● PROBLEM: Rewrite every line of the material from its start up to and including the line with "right knee: (60, 351, 9)", moving each keypoint by adding 134 to all three numbers in its (x, y, d) values. Leave the pictures out.

[DATA IN THIS EXERCISE Boundary: Start]

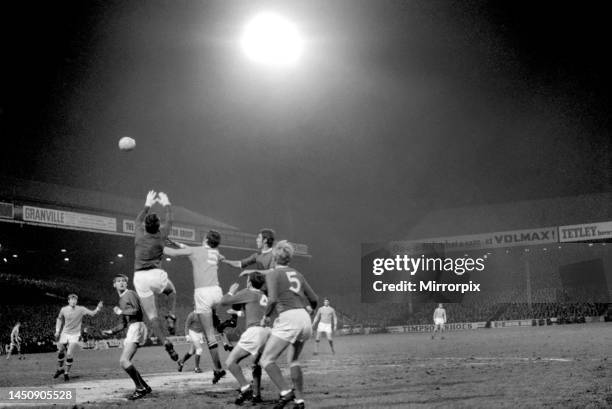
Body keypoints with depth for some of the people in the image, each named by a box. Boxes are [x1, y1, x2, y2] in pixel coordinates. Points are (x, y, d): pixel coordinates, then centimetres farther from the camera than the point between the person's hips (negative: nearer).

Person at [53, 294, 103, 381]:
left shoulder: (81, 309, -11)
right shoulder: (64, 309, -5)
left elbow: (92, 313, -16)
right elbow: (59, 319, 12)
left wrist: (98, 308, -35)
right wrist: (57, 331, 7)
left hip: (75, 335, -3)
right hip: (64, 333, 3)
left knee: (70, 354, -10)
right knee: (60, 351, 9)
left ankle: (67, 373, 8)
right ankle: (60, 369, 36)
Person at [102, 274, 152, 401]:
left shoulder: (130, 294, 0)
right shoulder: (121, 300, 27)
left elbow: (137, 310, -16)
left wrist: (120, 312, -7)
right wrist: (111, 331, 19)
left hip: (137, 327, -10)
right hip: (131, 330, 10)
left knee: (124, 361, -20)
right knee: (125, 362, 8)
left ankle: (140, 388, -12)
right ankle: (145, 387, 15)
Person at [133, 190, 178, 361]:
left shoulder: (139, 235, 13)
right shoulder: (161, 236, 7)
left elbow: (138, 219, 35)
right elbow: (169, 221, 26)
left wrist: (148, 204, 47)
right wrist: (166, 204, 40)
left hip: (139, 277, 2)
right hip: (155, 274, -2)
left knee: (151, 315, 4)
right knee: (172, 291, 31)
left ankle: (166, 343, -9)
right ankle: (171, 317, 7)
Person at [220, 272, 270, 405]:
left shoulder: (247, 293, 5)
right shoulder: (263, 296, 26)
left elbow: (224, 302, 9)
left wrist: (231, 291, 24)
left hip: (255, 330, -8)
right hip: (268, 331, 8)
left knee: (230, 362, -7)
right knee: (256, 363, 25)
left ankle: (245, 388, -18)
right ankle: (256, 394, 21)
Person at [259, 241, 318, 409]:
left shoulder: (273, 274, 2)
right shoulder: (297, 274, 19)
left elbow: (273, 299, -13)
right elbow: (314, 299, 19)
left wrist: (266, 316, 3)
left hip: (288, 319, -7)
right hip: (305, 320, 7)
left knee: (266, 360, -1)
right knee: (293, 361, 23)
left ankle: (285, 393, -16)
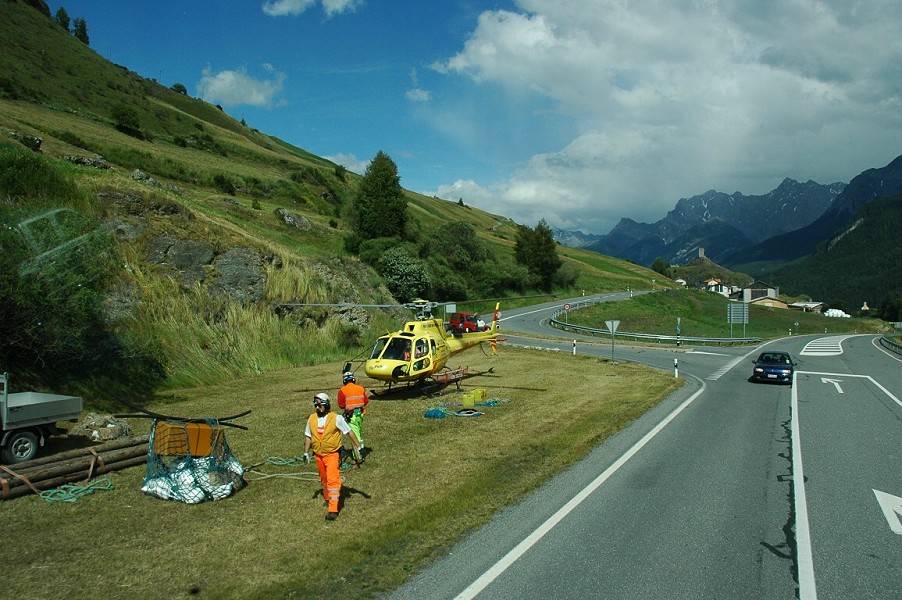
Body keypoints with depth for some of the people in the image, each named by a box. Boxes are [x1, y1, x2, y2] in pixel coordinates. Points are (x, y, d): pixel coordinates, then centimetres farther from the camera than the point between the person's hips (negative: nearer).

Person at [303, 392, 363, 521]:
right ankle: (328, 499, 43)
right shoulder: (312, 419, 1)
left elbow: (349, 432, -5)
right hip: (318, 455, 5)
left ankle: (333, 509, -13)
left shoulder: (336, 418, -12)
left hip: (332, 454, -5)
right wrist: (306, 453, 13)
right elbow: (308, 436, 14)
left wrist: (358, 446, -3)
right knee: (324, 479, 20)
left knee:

[DATA IN THIS EXERCISE Boundary: End]

● EXERCISE ANSWER:
Body keypoints with depth for some of the people in the image, each named by a box. Boxes are [x1, y1, x2, y2] in pixel coordinates. Points are (x, y, d): pixel coordinates, then centimetres farther from the camera than the point between the person's hips (negative: nearer).

Person at [53, 294, 103, 381]:
left shoulder: (215, 443, 123)
right shoulder: (198, 443, 129)
left elbow: (226, 447, 118)
right elbow: (193, 453, 146)
left wrist: (232, 442, 99)
right wrist: (191, 465, 141)
left hip: (209, 469, 131)
right hip: (198, 467, 137)
left knee: (204, 488, 124)
right knee: (194, 485, 143)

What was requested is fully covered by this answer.